BEGIN Record set
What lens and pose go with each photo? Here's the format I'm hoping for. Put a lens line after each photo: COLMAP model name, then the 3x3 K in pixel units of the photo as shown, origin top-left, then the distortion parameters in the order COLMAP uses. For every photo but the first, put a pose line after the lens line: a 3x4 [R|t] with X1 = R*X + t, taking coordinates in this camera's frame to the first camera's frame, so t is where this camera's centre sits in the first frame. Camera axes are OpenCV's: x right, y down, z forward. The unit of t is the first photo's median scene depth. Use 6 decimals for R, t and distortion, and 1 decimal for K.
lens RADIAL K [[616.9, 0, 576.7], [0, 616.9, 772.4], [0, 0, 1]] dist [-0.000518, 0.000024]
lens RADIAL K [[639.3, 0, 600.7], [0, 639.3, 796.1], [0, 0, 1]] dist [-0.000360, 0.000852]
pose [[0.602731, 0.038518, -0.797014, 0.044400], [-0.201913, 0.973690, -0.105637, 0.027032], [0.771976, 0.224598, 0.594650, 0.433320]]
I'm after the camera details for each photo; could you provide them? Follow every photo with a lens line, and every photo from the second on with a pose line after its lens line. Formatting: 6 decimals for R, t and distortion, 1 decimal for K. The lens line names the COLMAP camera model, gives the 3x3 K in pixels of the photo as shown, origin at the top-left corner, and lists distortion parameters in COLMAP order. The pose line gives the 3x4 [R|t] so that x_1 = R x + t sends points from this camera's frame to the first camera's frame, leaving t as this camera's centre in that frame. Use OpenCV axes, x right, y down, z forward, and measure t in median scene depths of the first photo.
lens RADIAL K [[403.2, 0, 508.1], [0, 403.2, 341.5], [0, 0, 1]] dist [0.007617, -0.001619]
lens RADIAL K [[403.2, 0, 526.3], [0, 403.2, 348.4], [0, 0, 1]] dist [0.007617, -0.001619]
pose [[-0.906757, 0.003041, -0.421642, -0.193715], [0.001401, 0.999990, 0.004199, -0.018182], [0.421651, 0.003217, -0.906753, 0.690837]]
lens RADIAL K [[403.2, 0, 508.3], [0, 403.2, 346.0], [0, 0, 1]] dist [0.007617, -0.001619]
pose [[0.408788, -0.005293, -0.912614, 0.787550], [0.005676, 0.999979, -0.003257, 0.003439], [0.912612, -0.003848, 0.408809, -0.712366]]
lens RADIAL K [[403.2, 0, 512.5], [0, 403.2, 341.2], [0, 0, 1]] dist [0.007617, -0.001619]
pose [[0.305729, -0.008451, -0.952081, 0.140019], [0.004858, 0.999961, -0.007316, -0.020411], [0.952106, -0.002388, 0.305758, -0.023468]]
END Record set
* _Exercise_
All the records above need to be set down again exactly as they were given.

* _Worked solution_
What lens and pose go with each photo? Here's the format I'm hoping for. Put a lens line after each photo: COLMAP model name, then the 3x3 K in pixel units of the photo as shown, origin top-left, then the distortion parameters in the order COLMAP uses. For every photo but the first, put a pose line after the lens line: a 3x4 [R|t] with X1 = R*X + t, taking coordinates in this camera's frame to the first camera's frame, so t is where this camera's centre sits in the first frame. Camera axes are OpenCV's: x right, y down, z forward. The unit of t is the first photo's median scene depth. Use 6 decimals for R, t and distortion, and 1 decimal for K.
lens RADIAL K [[616.9, 0, 576.7], [0, 616.9, 772.4], [0, 0, 1]] dist [-0.000518, 0.000024]
lens RADIAL K [[639.3, 0, 600.7], [0, 639.3, 796.1], [0, 0, 1]] dist [-0.000360, 0.000852]
pose [[0.602731, 0.038518, -0.797014, 0.044400], [-0.201913, 0.973690, -0.105637, 0.027032], [0.771976, 0.224598, 0.594650, 0.433320]]
I'm after the camera details for each photo; could you provide them? Follow every photo with a lens line, and every photo from the second on with a pose line after its lens line. Formatting: 6 decimals for R, t and distortion, 1 decimal for K. The lens line names the COLMAP camera model, gives the 3x3 K in pixels of the photo as shown, origin at the top-left corner, and lists distortion parameters in COLMAP order. The pose line gives the 3x4 [R|t] so that x_1 = R x + t sends points from this camera's frame to the first camera's frame, leaving t as this camera's centre in that frame. Use OpenCV axes, x right, y down, z forward, and measure t in median scene depths of the first photo.
lens RADIAL K [[403.2, 0, 508.1], [0, 403.2, 341.5], [0, 0, 1]] dist [0.007617, -0.001619]
lens RADIAL K [[403.2, 0, 526.3], [0, 403.2, 348.4], [0, 0, 1]] dist [0.007617, -0.001619]
pose [[-0.906757, 0.003041, -0.421642, -0.193715], [0.001401, 0.999990, 0.004199, -0.018182], [0.421651, 0.003217, -0.906753, 0.690837]]
lens RADIAL K [[403.2, 0, 508.3], [0, 403.2, 346.0], [0, 0, 1]] dist [0.007617, -0.001619]
pose [[0.408788, -0.005293, -0.912614, 0.787550], [0.005676, 0.999979, -0.003257, 0.003439], [0.912612, -0.003848, 0.408809, -0.712366]]
lens RADIAL K [[403.2, 0, 512.5], [0, 403.2, 341.2], [0, 0, 1]] dist [0.007617, -0.001619]
pose [[0.305729, -0.008451, -0.952081, 0.140019], [0.004858, 0.999961, -0.007316, -0.020411], [0.952106, -0.002388, 0.305758, -0.023468]]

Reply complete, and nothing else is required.